1. Field of the Invention
The invention relates to radial-axial electromagnetic flux electric motors, coaxial electromagnetic flux electric motors, and rotors for a radial-axial electric motor.
2. Description of Related Art
Many high performance applications, such as electric actuators in aircraft and variable speed motor drives used in defense underwater applications, require highly compact, low mass, and low volume electrical machines. The power density of these high performance electrical machines may be quantified in units of Watt/lb, hp/lb, or kW/Kg to express the power density relative to weight and in units of W/in3 or hp/in3 or kW/m3, to express the machine's power density relative to its volume. When the electrical machine's power is expressed relative to its weight or volume, the relevant power density metric is more readily identifiable.
One way of increasing the power density of an electrical machine is to operate the machine at high speed. Since the machine's power is proportional to the speed at which it operates, higher operational speed provides higher machine power, so long as the flux in the machine is kept constant. Electrical machines with one stator and one rotor are also used to obtain high speed and, thereby, high power density. Additionally, high energy density and high flux density permanent magnets are used in electrical machines to improve their power densities. In all high density machines, though, the one stator and one rotor concept is widely applied.

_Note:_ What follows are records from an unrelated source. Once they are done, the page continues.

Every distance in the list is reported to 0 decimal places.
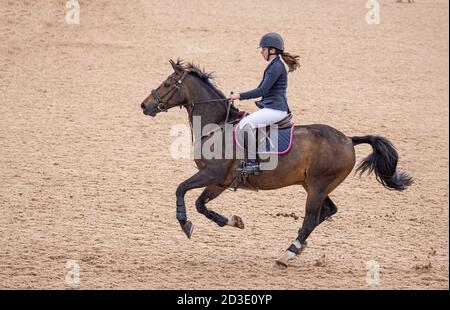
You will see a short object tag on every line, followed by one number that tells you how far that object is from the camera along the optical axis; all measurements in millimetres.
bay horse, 20062
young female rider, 19750
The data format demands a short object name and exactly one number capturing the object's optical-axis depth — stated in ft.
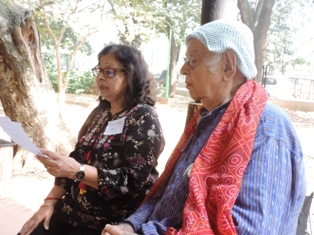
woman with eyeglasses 5.67
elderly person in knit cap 3.72
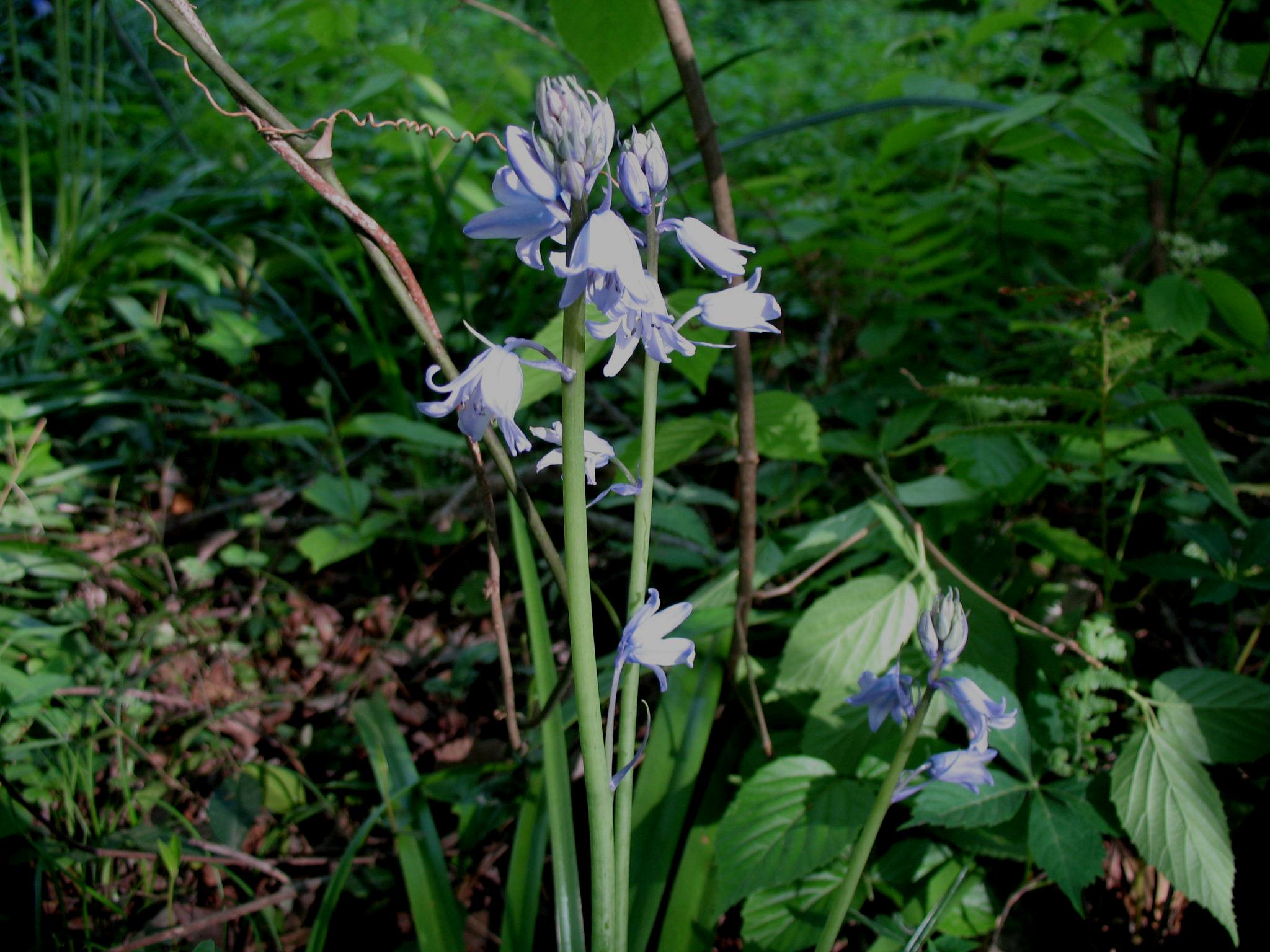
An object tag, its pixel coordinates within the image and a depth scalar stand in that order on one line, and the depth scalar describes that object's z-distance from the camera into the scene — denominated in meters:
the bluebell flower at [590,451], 0.36
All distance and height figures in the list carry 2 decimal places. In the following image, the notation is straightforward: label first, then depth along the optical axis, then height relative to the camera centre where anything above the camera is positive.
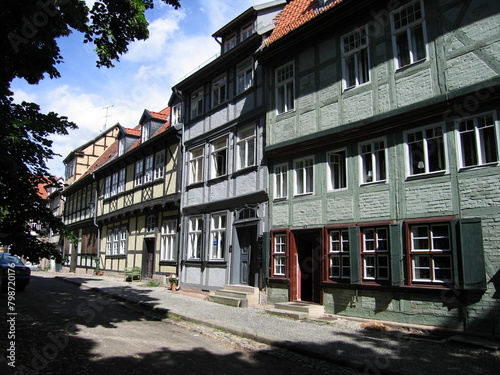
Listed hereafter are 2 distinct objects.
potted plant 17.95 -1.25
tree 7.37 +3.73
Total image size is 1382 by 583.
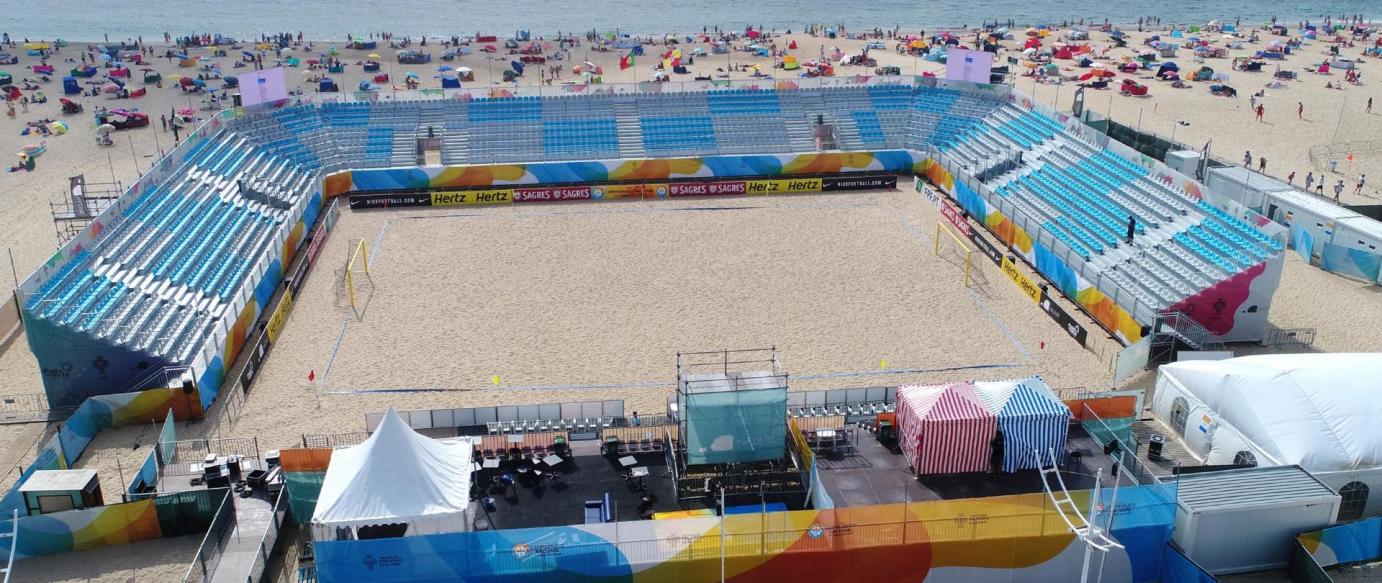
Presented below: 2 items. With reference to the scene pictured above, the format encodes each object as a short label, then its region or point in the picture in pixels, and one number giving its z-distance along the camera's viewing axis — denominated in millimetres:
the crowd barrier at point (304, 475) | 21078
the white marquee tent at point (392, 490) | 19016
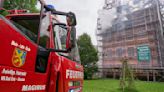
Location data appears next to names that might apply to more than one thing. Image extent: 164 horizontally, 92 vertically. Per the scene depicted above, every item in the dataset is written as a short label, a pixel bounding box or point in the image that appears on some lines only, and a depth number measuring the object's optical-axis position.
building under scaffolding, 13.56
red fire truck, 0.95
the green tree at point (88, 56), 15.57
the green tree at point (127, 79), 6.60
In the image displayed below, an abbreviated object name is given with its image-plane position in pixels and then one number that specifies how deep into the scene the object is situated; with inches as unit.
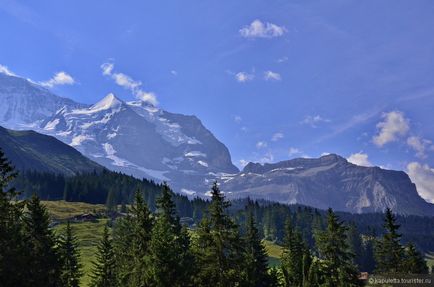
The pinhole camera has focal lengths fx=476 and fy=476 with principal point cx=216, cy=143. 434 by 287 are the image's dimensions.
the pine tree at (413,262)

High power density machines are mostly employed in applications requiting high reliability, such as is required in military and aircraft applications. Usually, related art high power density machines, such as permanent magnet synchronous machines (PMSMs) and permanent magnet brushless direct current (dc) machines (PMBDCMs), are not capable of providing high reliability under all operating conditions.
For instance, consider a machine experiencing a short circuit of one phase winding, while the machine is operating. The short circuit causes a large current to flow in the effected winding. Because the effected phase winding is mutually coupled with the other phase windings of the machine, the short circuit current also affects the operation of these other windings. As a result, these other windings are not able to operate in a normal manner, since they may require higher than nominal voltages to operate. The short circuit will bleed power from the source and put it to waste, resulting in low power efficiency. Therefore, such consequences are undesirable.
U.S. Pat. Nos. 3,396,296, 3,602,749, 3,729,642, and 4,114,057 disclose machines employing two stators and one rotor in the radial direction. Each of these patents describe a brush dc machine, with a commutator and two stators, that use permanent magnet excitation both in the radial and axial direction to maximize the induced electromotive force (emf) and, hence, the machine torque. The rotor has the windings and a commutator on its shaft. Since only one winding is used on the rotor to generate torque, the machine's ability to operate with a fault is low or non-existent. Though these patents describe techniques for increasing efficiency, they do little to advance the fault tolerance of the machines.
U.S. Pat. No. 6,373,160 discloses an electric machine with one stator winding and two separate rotors, whose rotational speeds may differ. The disclosed structure is achieved by extending the machine in the axial direction and diminishing the volume of space between the two rotor shafts, thus significantly reducing the power density of the machine. Also, a fault occurring in the stator winding prevents power from being applied to either rotor shaft. These shortcomings limit the applications to which this machine may be applied.
U.S. Pat. No. 6,497,201 discloses a switched reluctance machine architecture having two rotors and two stators. The two rotors are separate but concentrically disposed. The stators are disposed between the inner and outer rotors and are concentrically placed with respect to the rotors. A first rotor and stator pair constitutes a first electrical motor and a second rotor stator pair constitutes a separate, second electrical motor. These two motors are disposed concentrically about one another. The disadvantage of this motor architecture is that it increases the rotor inertia, which is proportional to the fourth power of the diameter. The increased rotor inertia reduces the acceleration of the machine shaft and decreases the dynamic response of the machine to load changes. Also, this architecture does not advance the art in terms of arranging the relative placement of the motors, arranging the stator windings of the motors, and the magnetic arrangement of the rotors.
All reference material cited herein is hereby incorporated into this disclosure by reference.